Vincent answered Fast Arc Cos algorithm by suggesting this function.
float arccos(float x)
{
x = 1 - (x + 1);
return pi * x / 2;
}
The question is, why x = 1 - (x + 1)
and not x = -x
?
Vincent answered Fast Arc Cos algorithm by suggesting this function.
float arccos(float x)
{
x = 1 - (x + 1);
return pi * x / 2;
}
The question is, why x = 1 - (x + 1)
and not x = -x
?
It returns a different result only when (x + 1) causes a loss of precision, that is, x is many orders of magnitude larger or smaller than one.
But I don't think this is tricky or sleight of hand, I think it's just plain wrong.
cos(0) = 1 but f(1) = -pi/2
cos(pi/2) = 0 but f(0) = 0
cos(pi) = -1 but f(-1) = pi/2
where f(x)
is Vincent's arccos
implementation.
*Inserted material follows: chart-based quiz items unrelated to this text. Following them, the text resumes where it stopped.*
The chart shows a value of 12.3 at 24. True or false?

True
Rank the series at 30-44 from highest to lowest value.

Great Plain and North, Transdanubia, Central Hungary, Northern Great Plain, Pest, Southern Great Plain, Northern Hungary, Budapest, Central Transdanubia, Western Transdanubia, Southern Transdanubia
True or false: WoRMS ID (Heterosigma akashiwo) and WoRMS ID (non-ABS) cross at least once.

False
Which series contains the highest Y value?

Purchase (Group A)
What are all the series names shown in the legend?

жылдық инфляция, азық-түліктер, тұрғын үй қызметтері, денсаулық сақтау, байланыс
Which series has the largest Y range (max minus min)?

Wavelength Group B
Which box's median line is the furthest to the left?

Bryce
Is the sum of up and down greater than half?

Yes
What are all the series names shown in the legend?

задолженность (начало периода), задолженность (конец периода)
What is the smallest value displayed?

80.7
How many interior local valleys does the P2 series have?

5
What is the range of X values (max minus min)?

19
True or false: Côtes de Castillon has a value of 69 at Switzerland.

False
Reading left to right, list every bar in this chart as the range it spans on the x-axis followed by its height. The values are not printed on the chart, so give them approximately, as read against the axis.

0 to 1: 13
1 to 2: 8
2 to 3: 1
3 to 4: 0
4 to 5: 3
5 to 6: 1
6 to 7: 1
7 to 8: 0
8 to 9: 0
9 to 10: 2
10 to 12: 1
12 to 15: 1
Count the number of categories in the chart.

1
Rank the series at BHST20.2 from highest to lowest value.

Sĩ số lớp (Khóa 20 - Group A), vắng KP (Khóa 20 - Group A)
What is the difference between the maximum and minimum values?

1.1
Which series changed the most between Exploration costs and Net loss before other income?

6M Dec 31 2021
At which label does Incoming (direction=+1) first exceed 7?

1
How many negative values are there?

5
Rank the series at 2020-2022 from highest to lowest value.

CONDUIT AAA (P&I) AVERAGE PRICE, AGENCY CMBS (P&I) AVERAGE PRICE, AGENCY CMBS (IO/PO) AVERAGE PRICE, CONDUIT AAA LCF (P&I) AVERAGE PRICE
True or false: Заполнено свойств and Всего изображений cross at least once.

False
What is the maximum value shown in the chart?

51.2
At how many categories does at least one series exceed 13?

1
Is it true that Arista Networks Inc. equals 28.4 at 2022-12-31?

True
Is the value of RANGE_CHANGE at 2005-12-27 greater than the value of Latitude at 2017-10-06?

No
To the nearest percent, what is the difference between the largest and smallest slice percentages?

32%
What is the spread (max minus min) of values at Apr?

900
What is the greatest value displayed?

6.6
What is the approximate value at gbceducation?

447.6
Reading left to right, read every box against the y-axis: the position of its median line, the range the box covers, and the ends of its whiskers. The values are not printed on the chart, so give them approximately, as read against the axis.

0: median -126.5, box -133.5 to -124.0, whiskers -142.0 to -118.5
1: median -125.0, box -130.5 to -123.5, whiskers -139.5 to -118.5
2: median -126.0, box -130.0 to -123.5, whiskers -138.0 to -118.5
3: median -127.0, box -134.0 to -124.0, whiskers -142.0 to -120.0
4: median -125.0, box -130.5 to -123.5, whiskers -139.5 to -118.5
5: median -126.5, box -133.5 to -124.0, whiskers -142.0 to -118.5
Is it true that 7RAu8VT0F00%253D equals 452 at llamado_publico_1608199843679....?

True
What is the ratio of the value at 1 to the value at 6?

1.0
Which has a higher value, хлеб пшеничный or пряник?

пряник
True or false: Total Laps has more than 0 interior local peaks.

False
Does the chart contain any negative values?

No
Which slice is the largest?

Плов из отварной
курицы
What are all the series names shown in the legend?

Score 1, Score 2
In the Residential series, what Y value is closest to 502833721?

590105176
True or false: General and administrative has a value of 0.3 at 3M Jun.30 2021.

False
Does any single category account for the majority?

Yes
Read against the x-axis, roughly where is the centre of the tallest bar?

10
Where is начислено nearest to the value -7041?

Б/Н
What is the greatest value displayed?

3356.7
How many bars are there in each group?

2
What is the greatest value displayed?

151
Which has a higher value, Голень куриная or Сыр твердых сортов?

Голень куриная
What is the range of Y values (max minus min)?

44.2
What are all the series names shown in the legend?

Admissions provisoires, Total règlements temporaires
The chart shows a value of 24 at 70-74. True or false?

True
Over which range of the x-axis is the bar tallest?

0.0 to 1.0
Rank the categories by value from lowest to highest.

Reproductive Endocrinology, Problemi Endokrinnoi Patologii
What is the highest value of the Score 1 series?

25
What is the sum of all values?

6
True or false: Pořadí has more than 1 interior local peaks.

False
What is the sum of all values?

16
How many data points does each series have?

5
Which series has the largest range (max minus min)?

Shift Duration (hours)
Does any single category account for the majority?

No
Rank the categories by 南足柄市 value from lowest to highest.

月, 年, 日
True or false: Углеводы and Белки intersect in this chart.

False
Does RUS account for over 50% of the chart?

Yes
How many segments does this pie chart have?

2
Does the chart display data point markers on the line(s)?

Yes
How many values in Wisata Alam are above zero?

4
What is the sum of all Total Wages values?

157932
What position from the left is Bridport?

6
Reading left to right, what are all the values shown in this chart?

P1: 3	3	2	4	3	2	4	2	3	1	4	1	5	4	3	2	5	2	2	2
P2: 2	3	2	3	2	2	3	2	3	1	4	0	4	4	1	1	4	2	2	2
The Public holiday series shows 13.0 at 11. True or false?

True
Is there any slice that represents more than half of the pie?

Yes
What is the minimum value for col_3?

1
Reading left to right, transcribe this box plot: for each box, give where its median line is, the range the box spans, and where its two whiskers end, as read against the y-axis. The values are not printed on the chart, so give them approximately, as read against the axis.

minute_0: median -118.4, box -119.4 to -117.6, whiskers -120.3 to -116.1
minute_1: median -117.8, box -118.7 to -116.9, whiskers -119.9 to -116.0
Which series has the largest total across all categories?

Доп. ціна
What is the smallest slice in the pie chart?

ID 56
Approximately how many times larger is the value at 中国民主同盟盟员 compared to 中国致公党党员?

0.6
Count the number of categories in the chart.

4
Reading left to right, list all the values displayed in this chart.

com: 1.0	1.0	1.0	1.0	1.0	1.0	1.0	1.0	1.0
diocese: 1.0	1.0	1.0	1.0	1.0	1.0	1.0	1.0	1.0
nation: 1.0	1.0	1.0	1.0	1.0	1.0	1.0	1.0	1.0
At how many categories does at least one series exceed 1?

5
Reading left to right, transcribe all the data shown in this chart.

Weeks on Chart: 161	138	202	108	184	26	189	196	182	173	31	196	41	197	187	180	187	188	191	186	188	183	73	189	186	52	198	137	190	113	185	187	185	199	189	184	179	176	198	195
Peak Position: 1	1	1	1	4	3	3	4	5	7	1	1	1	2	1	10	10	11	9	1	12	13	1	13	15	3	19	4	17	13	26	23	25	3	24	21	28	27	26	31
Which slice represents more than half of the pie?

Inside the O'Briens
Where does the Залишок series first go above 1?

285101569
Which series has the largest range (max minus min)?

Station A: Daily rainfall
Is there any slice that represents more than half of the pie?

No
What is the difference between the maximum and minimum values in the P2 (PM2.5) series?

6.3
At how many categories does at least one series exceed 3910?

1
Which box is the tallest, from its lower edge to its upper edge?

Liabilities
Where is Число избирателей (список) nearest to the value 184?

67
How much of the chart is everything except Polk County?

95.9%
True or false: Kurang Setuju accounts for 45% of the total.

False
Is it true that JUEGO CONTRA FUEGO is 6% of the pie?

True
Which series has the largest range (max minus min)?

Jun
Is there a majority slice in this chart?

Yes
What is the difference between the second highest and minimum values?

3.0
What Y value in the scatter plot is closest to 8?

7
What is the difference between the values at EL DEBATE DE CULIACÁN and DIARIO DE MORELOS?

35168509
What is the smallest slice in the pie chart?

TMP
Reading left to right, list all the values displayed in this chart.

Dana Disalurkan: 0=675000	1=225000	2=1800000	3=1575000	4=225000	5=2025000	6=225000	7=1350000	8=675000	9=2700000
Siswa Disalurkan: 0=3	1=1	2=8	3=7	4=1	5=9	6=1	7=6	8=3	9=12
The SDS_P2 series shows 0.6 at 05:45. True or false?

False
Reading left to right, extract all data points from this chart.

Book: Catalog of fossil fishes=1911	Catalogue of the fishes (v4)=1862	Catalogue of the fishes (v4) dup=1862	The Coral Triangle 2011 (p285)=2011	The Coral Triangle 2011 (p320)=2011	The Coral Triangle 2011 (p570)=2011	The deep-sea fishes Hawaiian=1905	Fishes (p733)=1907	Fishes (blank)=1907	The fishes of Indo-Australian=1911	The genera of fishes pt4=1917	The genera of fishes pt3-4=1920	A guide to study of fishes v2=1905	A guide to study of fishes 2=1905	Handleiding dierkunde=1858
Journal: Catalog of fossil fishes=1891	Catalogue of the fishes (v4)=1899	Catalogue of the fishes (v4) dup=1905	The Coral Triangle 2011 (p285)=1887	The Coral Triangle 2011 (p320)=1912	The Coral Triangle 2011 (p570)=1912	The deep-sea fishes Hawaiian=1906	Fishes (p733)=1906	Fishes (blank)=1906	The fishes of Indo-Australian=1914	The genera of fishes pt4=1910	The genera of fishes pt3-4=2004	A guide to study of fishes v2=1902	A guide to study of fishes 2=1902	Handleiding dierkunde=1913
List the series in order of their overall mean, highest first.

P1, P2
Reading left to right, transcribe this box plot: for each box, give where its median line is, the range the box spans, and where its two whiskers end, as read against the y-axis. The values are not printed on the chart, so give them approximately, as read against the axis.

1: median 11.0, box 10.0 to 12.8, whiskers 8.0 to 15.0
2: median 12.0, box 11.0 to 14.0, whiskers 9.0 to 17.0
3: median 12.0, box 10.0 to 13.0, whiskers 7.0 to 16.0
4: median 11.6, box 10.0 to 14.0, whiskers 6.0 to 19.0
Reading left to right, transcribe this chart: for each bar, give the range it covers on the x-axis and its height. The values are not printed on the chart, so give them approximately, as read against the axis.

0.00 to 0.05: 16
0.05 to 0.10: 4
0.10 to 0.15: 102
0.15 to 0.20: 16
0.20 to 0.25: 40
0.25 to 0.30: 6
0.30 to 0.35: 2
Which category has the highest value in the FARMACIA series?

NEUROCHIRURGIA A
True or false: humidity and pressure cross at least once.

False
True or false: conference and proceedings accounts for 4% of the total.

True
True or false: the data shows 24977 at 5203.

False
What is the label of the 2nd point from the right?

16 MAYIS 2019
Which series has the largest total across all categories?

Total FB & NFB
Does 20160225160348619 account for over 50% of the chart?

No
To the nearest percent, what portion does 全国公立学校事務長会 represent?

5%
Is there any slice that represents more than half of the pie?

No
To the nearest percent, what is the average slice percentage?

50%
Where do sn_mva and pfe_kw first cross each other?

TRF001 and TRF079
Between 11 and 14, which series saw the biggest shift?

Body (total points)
All of them are off by pi/2
, a linear approximation that gets at least these three points correct would be
g(x) = (1 - x) * pi / 2
I don't see the details instantly, but think about what happens as x approaches 1 or -1 from either side, and consider roundoff error.
Addition causes that both numbers are normalized (in this case, relevant for x). IIRC, in Knuth's volume 2, in the chapter on floating-point arithmetic, you can even see an expression like x+0.